▸ **Texto de leitura**:
>>>

Ah! Finalmente o sinal dá mostra de querer se recuperar, já escuto as reportagens, talvez valha a pena voltar a chamar. O operador é competente e está rápido agora, volta de primeira e não engasga com os indicativos, ajusto a velocidade para 40 ppm e vou à luta. Os americanos estão fortes e o pile-up está organizado. Chamei em cima de um N4 mas não consegui, mais um, agora um Colombiano consegue furar o pile-up, chamo em cima, mas o K1B volta para um K5, subo 200Hz e chamo. Nada. O sol já nasceu, continuo chamando e às 06:32, precisamente 2 minutos após o nascer do sol, escuto ele voltando para um chileno: CE5AR, mas que diabos parece que faltaram alguns pontos no 5, foi curtinho! E ele prossegue: ...GLD TO WRK U UR 599++ IS IT THE 4SQR? Ah! Ah! Caiu a ficha!Não era um chileno, ele batera CESAR e não CE5AR! Respondo imediatamente: HI MARIO UR 599 YES IT IS THAT GLAD TO LOG U 73 TO U ES CREW. E ele retorna: TNX CESAR QRZ UP. Ele não bateu meu indicativo e nem eu o dele, mas o QSO vale da mesma forma. Ainda fiquei corujando por algum tempo; o sinal fez o pico às 06:38, bem em cima da previsão, chegando a mais de 20 dB acima de S9, para logo em seguida cair quase que na vertical.

<<<

▸ **Dados abaixo**:
>>>

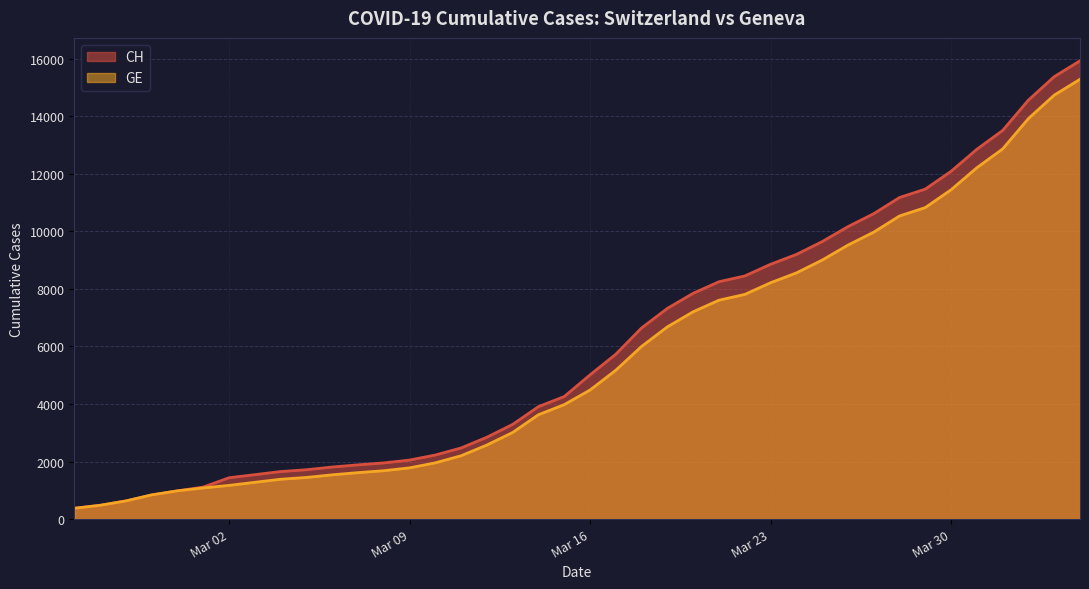

What is the difference between the CH values at 2020-03-07 and 2020-03-03?

341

<<<

▸ **Tarefa**:
No texto de leitura, a que horas o sinal atingiu o pico?

▸ **Resposta do exercício**:
Às 06:38.